Ein Beherbergungsbetrieb aus dem Landkreis Ostprignitz-Ruppin stellte
einen Eilantrag gegen die Brandenburger Corona-Verordnung beim
Verwaltungsgericht Potsdam. Gerichtssprecher Ruben Langer bestätigte
den Eingang. Die «Märkische Allgemeine» berichtete am Montag, der
Betrieb halte das Beherbergungsverbot für rechtswidrig,
undurchführbar und unverhältnismäßig. Der Gerichtssprecher sagte, d
as
Verwaltungsgericht habe darauf verwiesen, dass es Bedenken gegen die
Zuständigkeit habe, weil sich der Antrag gegen die komplette
Verordnung und nicht gegen einen Verwaltungsakt wende. In solch einem
Fall sei das Oberverwaltungsgericht Berlin-Brandenburg zuständig.

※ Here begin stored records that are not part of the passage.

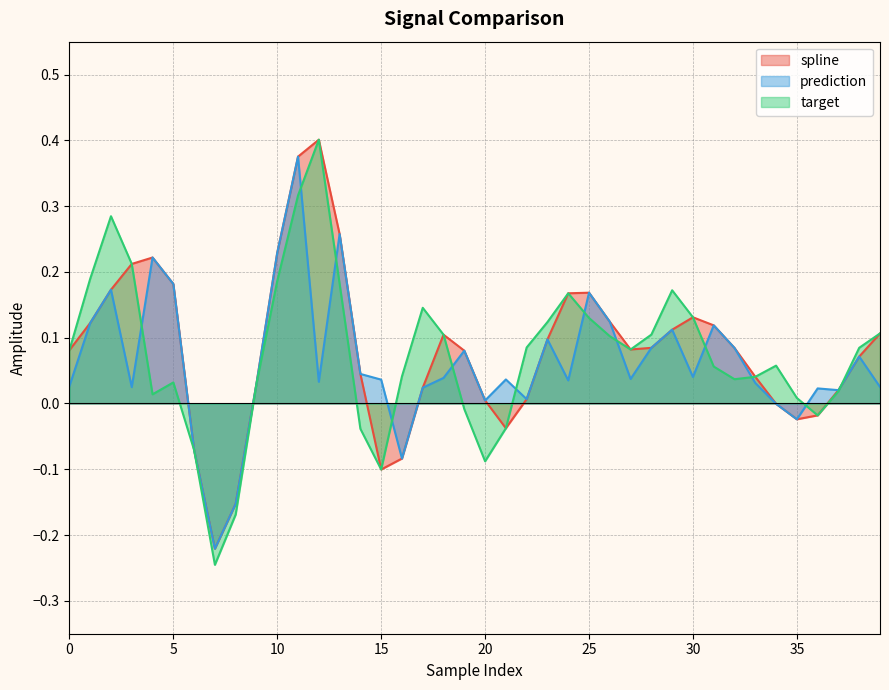

In spline, how many points are lower than both neighbors (excluding endpoints)?

5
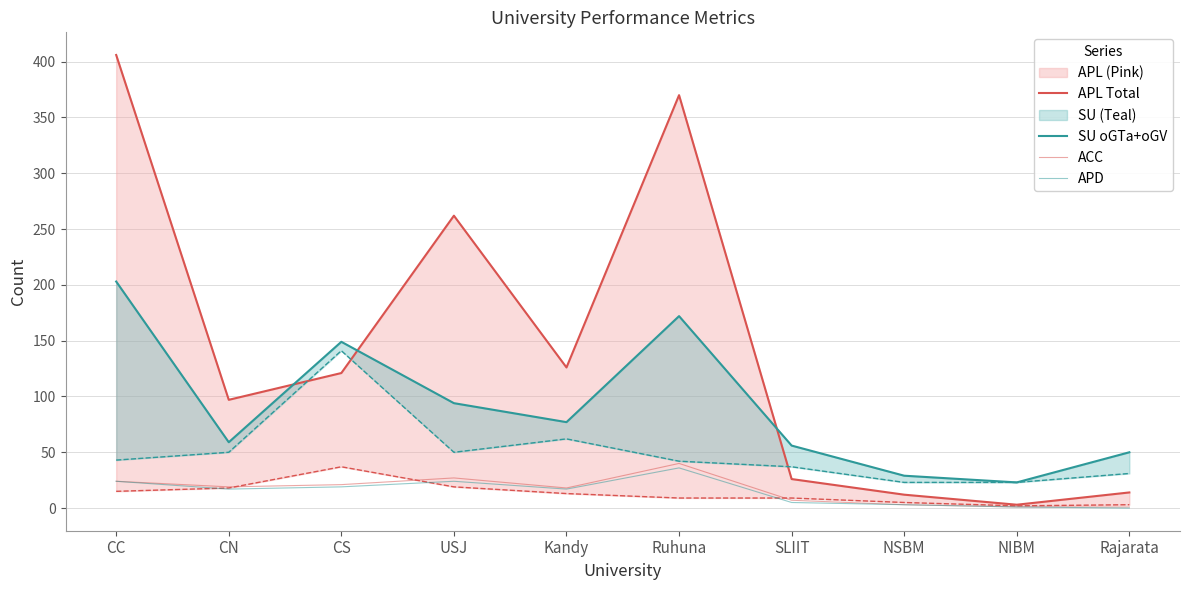

Is the value of APL Total at CC greater than the value of SU oGTa+oGV at Kandy?

Yes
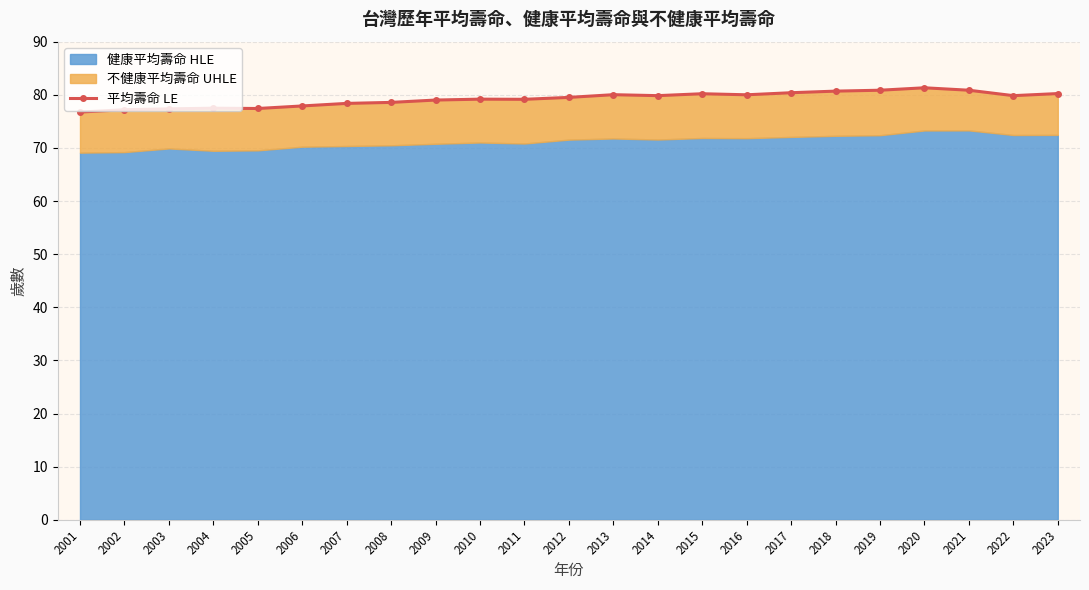

The value of 平均壽命 LE at 2013 is 80.0. True or false?

True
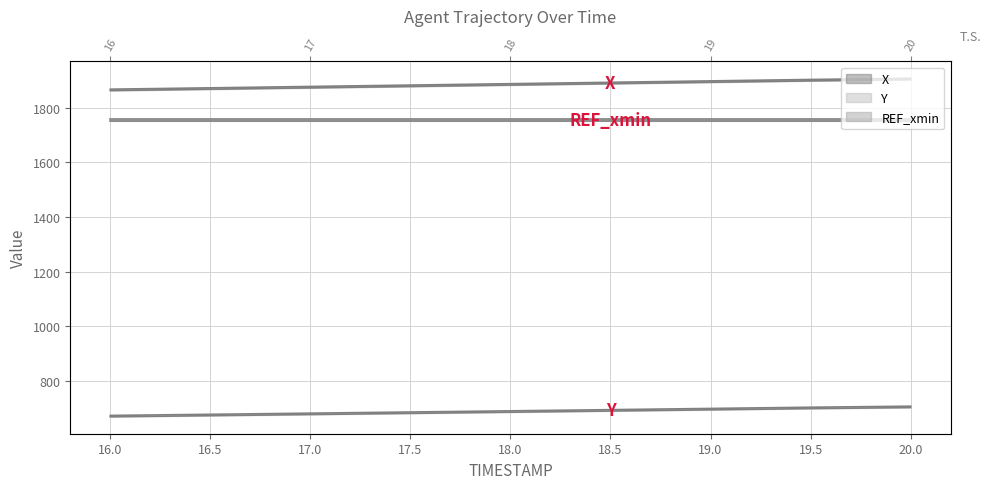

True or false: X has a value of 590.0 at 17.0.

False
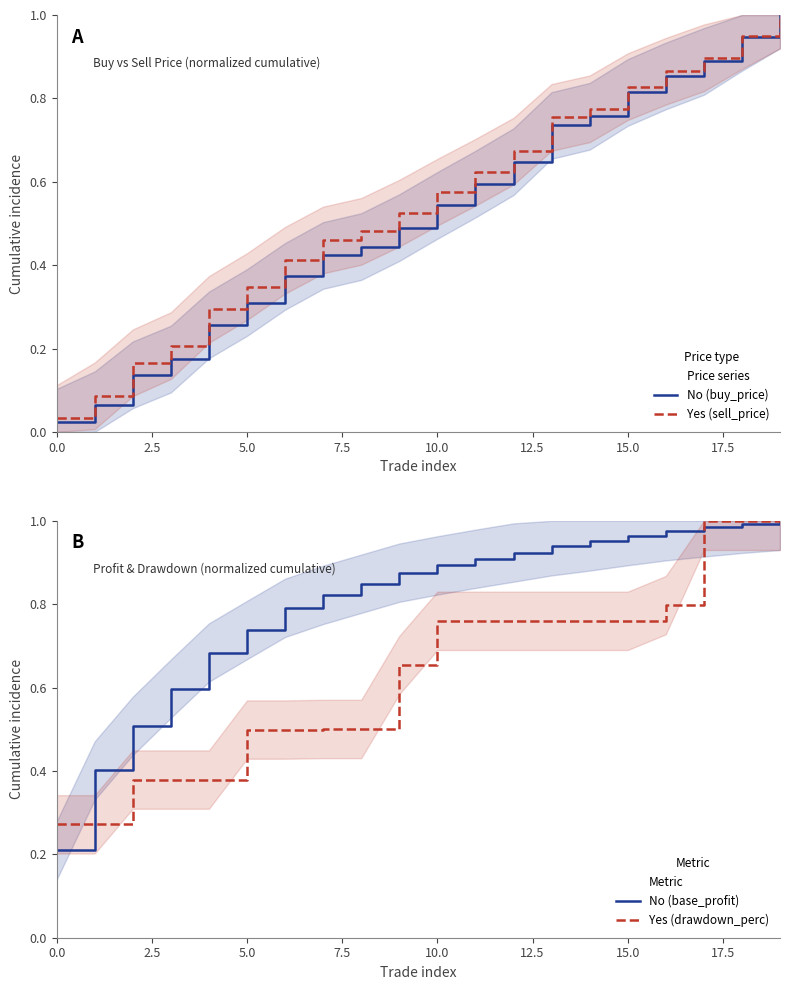

Is it true that sell_price equals 1.3 at 19?

False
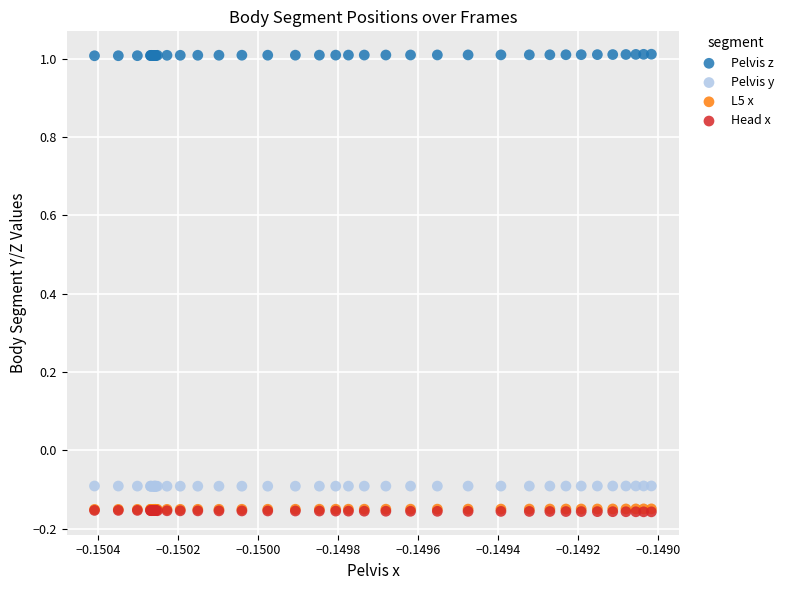

What are all the series names shown in the legend?

Pelvis z, Pelvis y, L5 x, Head x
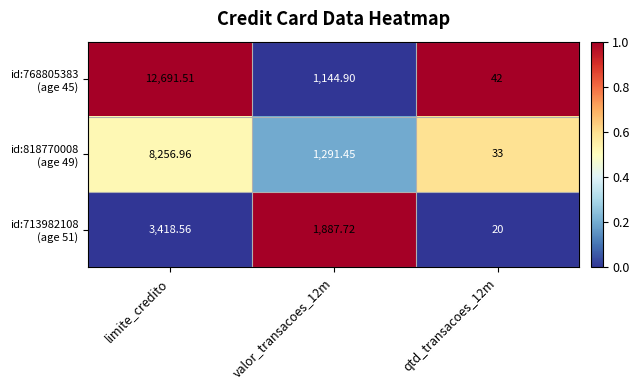

At which category is the sum across all series the highest?

limite_credito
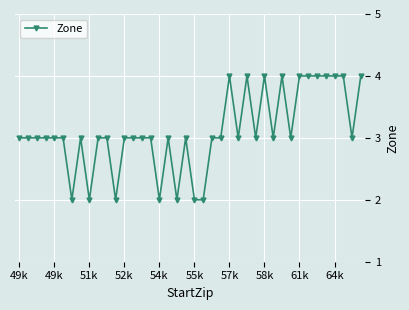

How many lines are shown in the chart?

1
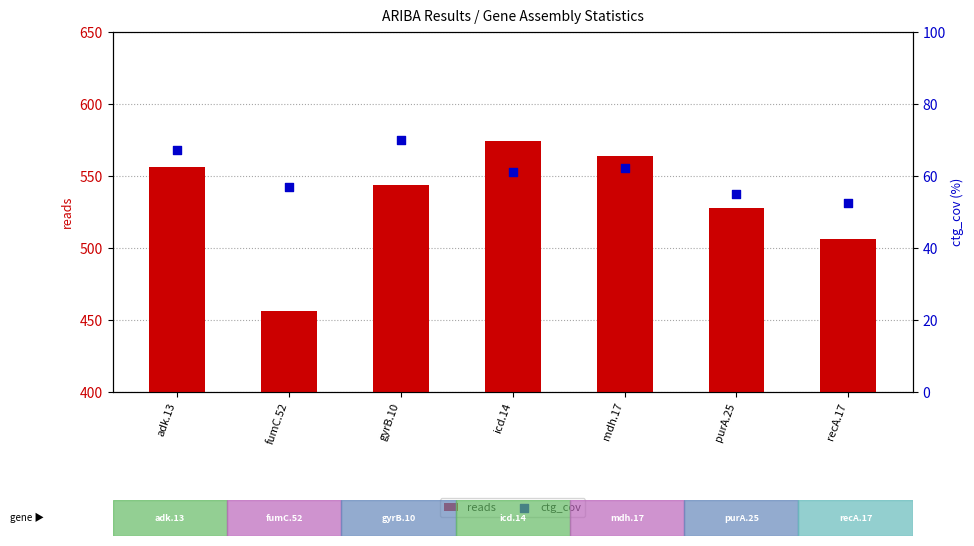

Which series reaches the minimum Y coordinate?

ctg_cov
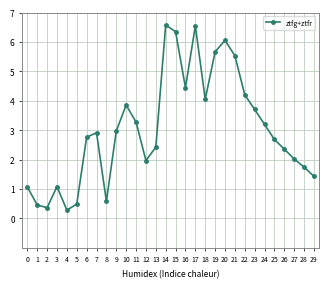

What is the change in value from 15 to 22?

-2.1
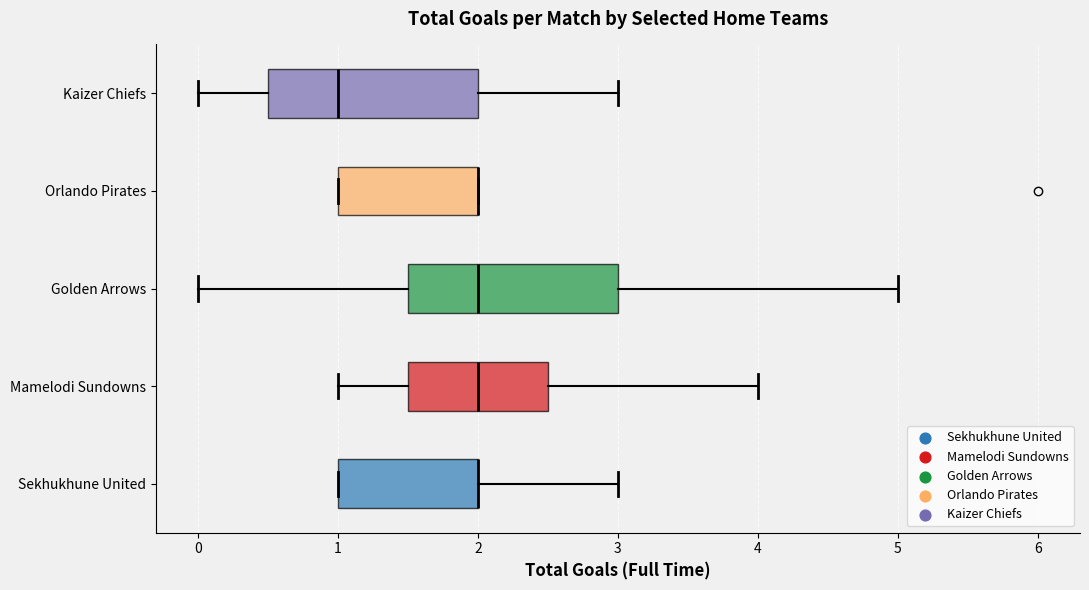

Reading bottom to top, read every box against the x-axis: the position of its median line, the range the box covers, and the ends of its whiskers. The values are not printed on the chart, so give them approximately, as read against the axis.

Sekhukhune United: median 2.0 (drawn on the box's right edge), box 1.0 to 2.0, whiskers 1.0 to 3.0
Mamelodi Sundowns: median 2.0, box 1.5 to 2.5, whiskers 1.0 to 4.0
Golden Arrows: median 2.0, box 1.5 to 3.0, whiskers 0.0 to 5.0
Orlando Pirates: median 2.0 (drawn on the box's right edge), box 1.0 to 2.0, whiskers 1.0 to 2.0
Kaizer Chiefs: median 1.0, box 0.5 to 2.0, whiskers 0.0 to 3.0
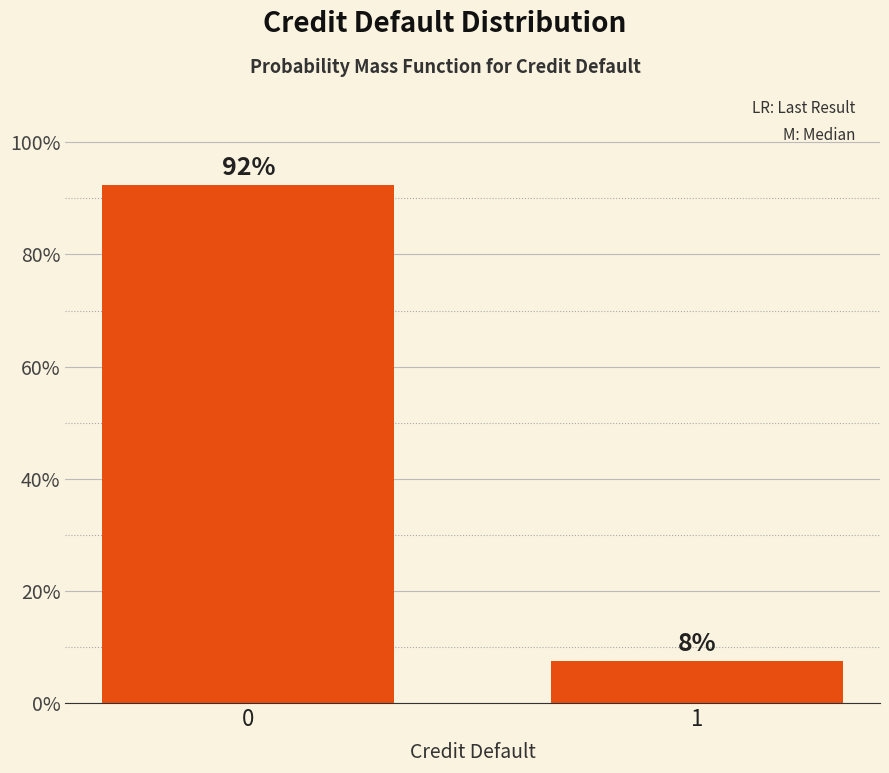

What is the average value?

50.0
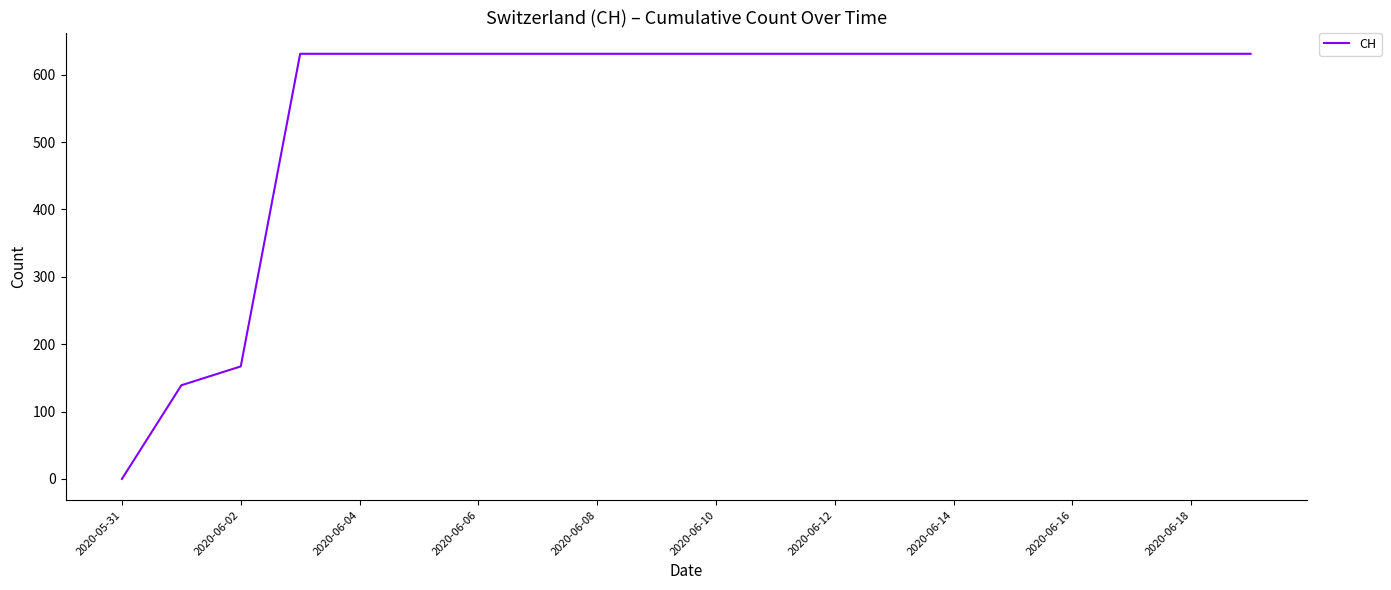

What is the difference between the maximum and minimum values?

631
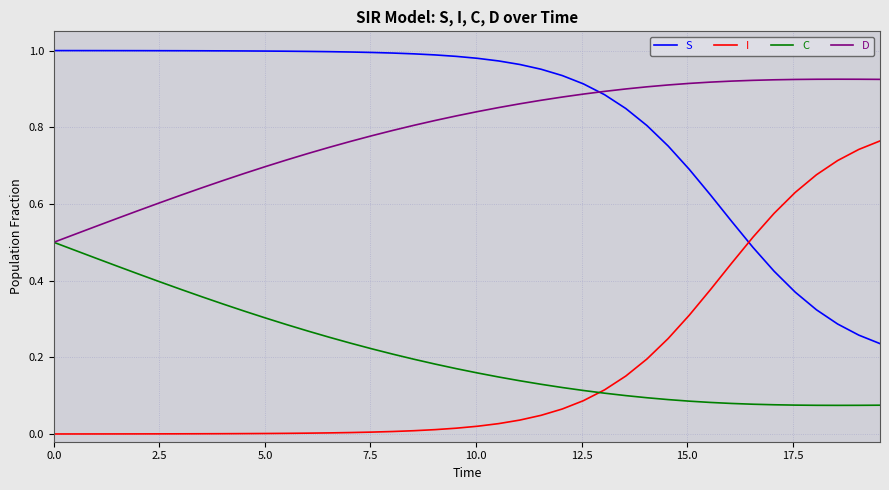

True or false: C and S intersect in this chart.

False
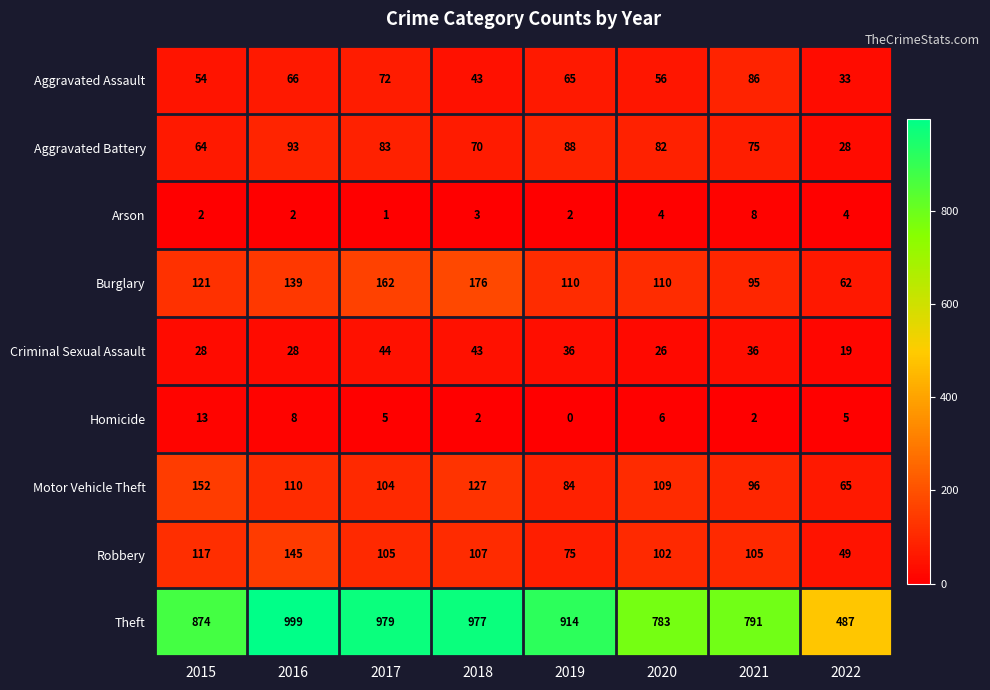

At how many categories does at least one series exceed 635?

7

Wenn Gäste aus einer Stadt oder einem Landkreis in Deutschland mit
mehr als 50 Neuinfektionen je 100 000 Einwohner in den vergangenen
sieben Tagen nach Brandenburg kommen, dürfen sie seit Juni nicht in
Hotels, Pensionen, Ferienwohnungen oder Campingplätzen übernachten.
Das Verbot gilt nicht, wenn die Besucher einen höchstens 48 Stunden
alten negativen Corona-Test vorlegen können, nur einen Ausflug machen
oder einkaufen. Die meisten Bundesländer haben ähnliche Regelungen.

Brandenburgs Ministerpräsident Dietmar Woidke (SPD) verwies am Montag
auf die Arbeit der Krankenhäuser. Sie stünden in der Corona-Pandemie
vor einer erheblichen Belastung. «Zusammen mit dem Bund sind wir mit
erheblichen Ausgleichszahlungen und der Förderung für neue
Intensivbetten mit Beatmungsmöglichkeiten aktiv geworden», sagte
Woidke beim Besuch des Krankenhauses Ludwigsfelde laut Mitteilung.

Hotspots in Brandenburg sind weiter der Landkreis Oder-Spree und die
Stadt Cottbus. Dort gelten strengere Corona-Regeln mit Maskenpflicht
in Büros und Gaststätten, wenn man nicht am Platz ist, sowie
niedrigere Obergrenzen für private Feiern, weil die zahl neuer
Ansteckungen je 100 000 Einwohner in sieben Tagen den Wert von 35
übertroffen hat. Im Kreis Oder-Spree lag die Zahl bei 40,8, teilte
das Gesundheitsministerium am Montag mit. Für Cottbus gab das
Ministerium den Wert mit 37,1 an, nach Angaben der Stadt liegt er
bereits bei 40.

Eine Kita in Altlandsberg im Kreis Märkisch-Oderland musste vorerst
schließen. Wegen einer Corona-Infektion müssten zahlreiche
Kontaktpersonen in Quarantäne, der Kitabetrieb könne nicht
aufrechterhalten werden, teilte der Kreis mit. Am Carl-Thiem-Klinikum
Cottbus sind 18 Mitarbeiter und elf Schüler der Medizinischen Schule
infiziert. Ein Patient sei an Covid-19 erkrankt. Die Tageskliniken
öffneten wieder, geplante Operationen gebe es bis Freitag aber nicht.